Wednesday, May 13, 2015

Selling Woodcraft Items on Etsy

About two years ago I started selling some of my creations on  If you are not familiar with Etsy, it is a website that offers crafters and artisans a virtual shop of your own to sell your items.  Actually, I have two shops on Etsy. The first is called the Firebird Cigar Box Transformation Studio, or Firebird Box Studio for short.  In this shop I sell repurposed wooden cigar boxes. I use the empty cigar boxes as a medium for my creativity by carving or pyrography or collage.  I have been making these boxes for many years now and they were accumulating in my basement.  My shop on Etsy gives me the opportunity to sell some of my accumulation without the hassle of setting up a booth and selling them at a craft fair. 

I stared the second Etsy shop last month.  It is called “Cast with Wood”.  In it I sell all my other crafted wooden items that are not repurposed cigar boxes.  Most of what I sell in this shop are hand crafted wooden boxes.  I’m not trying to earn a living from these shops, just a little spending money.  (Actually, most of the proceeds go back into tools and supplies.)

If your wooden craft creations are starting to take up too much space in your house, even after you’ve given gifts to all your family and friends, maybe you should consider Etsy. It really works.  But before you jump in, here are a few tips based on my personal experience.
Tip #1 – Browse around Etsy first

Before you set up your shop on Etsy, take some time to browse around.  Search for items similar to the ones you will be selling.  Notice how the seller describe the items and present them.  See what they are charging and what they add for shipping.  Notice the quality of the photographs they use.  Think of a possible name for your shop and see if it has already been used or if there are similar shop names that might get confused with your shop.  Figure out ways to distinguish your shop from the competition, to make it stand out.
Tip #2 – Begin with the end in mind

This tip is straight out of Stephen R. Covey’s famous book: “The Seven Habits of HighlyEffective People”.  Before you start writing a description of any item you plan to put into your shop, look at the item and figure out how you are going to ship it.  Actually, your very first step would be to purchase a postage scale if you don’t already have one.  Once you know the weight and the size you can investigate shipping options.  Will you use the United Stated Postal Service, or UPS, or FedEx?  If USPS, will you ship Priority Mail or regular mail?  Do you have a box to fit the item, or will you use a standard USPS box?  Do you have packing material?   Will you charge the purchaser the exact shipping cost, or will you add an amount for handling?  You get the picture. 
Tip #3 – Take good quality photos

If you are not good at taking good quality photos, get the help of a friend.  I think it is extremely important to present you items as professionally as possible.  In browsing through Etsy, you will quickly notice the shops that use good photography verses the ones that take a quick iPhone shot on the dining room table. Use a background cloth. (Felt or fleece fabric works fine.) Show you items in natural light.  Show close-up details.  Etsy allows you 5 photos per item.  Use all five.
A carved wooden cigar box I sold on Etsy
Tip #4 – Get organized

Use an excel spreadsheet to keep track of every item listed and every purchase.  Set up your own system.  Number each item. If you are not comfortable with Excel, do it by hand on a ledger sheet.  Etsy is good at keeping track of your sales, but it is a good idea to keep your own records so you can personalize them.  If you think that you will only be selling a few items so you don’t need organization and records, you will have a rude awakening.  Things get confused rather quickly.  If you are not organized your efforts will result in problems, not enjoyment.
Tip #5 – Don’t price too low

This is a common mistake for crafters.  Don’t price your turned wooden bowl to compete with the mass-produced turned wooden salad bowl from some sweat shop in Asia, on sale at Wal-Mart.  The things you make with your own hands are valuable, one-of-a-kind works of art and should be priced as such.  People scan Etsy looking for unique crafted item for that special gift.  They are seldom looking for the cheapest item, but rather the best item for their needs. They appreciate your work and craftsmanship and are willing to pay for it.
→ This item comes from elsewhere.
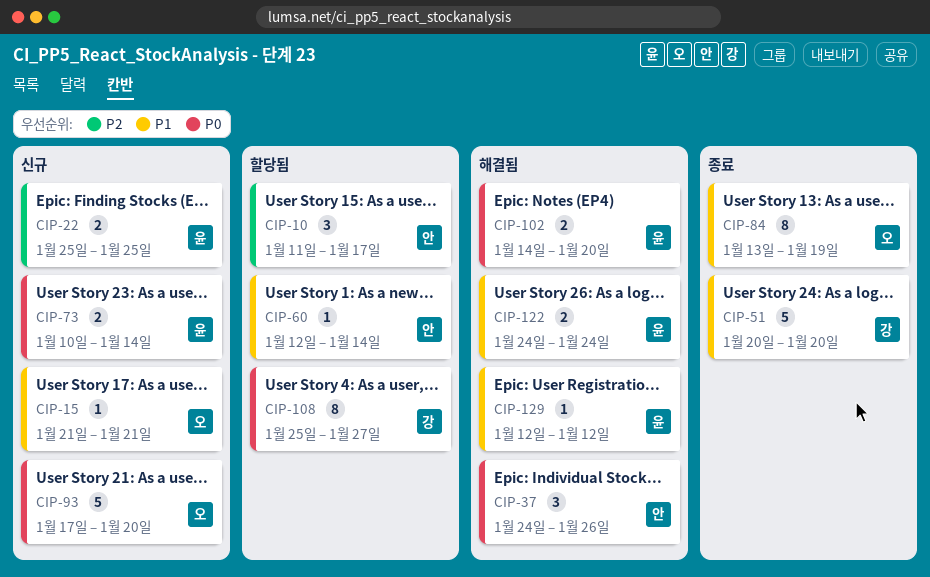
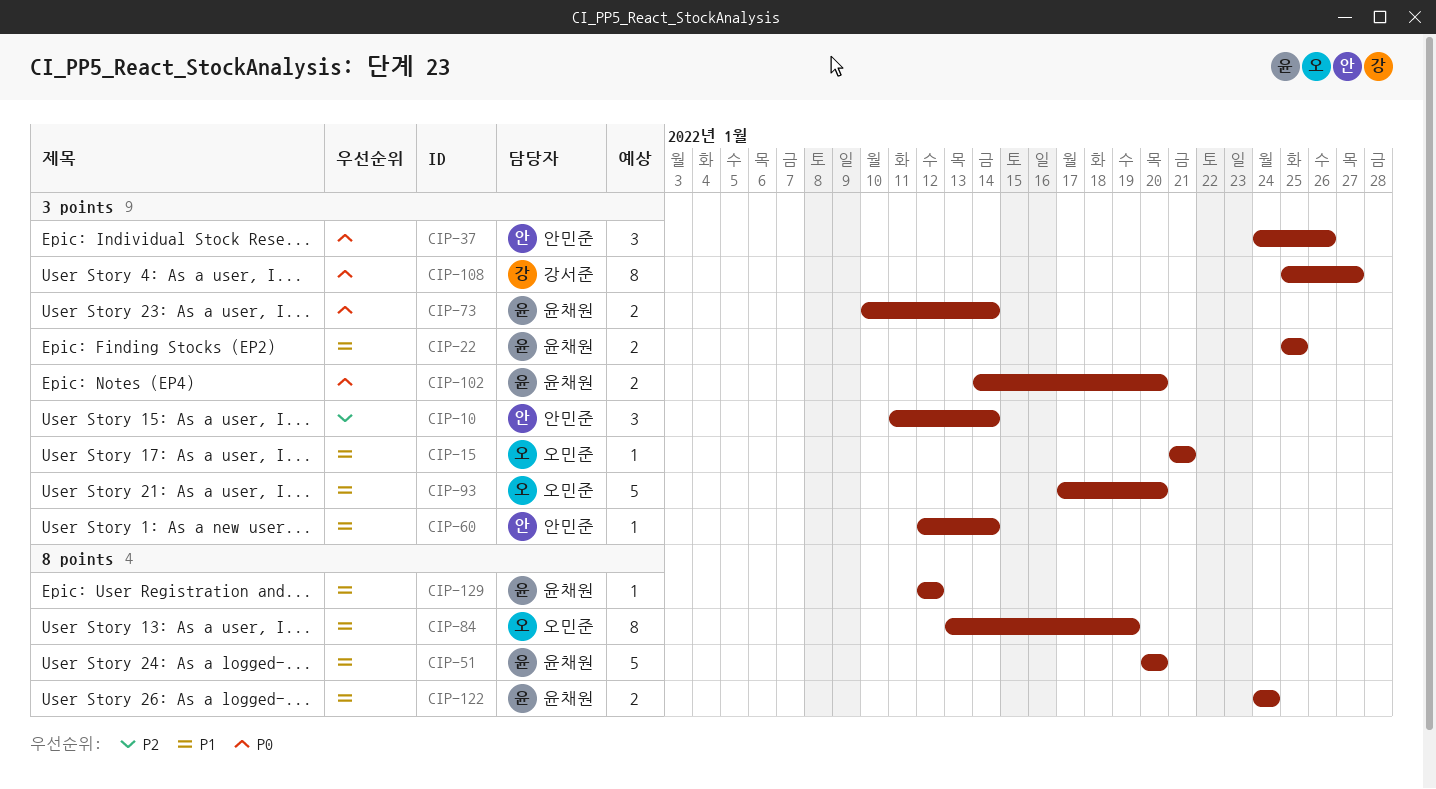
CIP-10, due: Jan 17 -> Jan 14
CIP-22, priority: P2 -> P1
CIP-51, owner: 강서준 -> 윤채원
CIP-93, priority: P0 -> P1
Tip #6 – Treat the buyer like they are royalty
I’m suggesting you go beyond merely thinking “the customer is always right”.  I believe you must treat them with extra special attention.  Your goal should be to make them happy with their purchase.  Thank them often.  Include a personalized form letter or note with the shipment, and maybe add a short handwritten line.  The making of some of the items I have sold were actually described on this bog.  I pointed that out to the buyer.  It's all part of the personal connection.  There is a practical motive for this customer rapport: positive feedback comments on you Etsy site.  When a buyer takes the time to write a nice comment, it is certainly very valuable for influencing potential future buyers.

Give Etsy a try.  It is a rewarding feeling when someone sees the value in your work and is willing to pay you money to posess the item you created.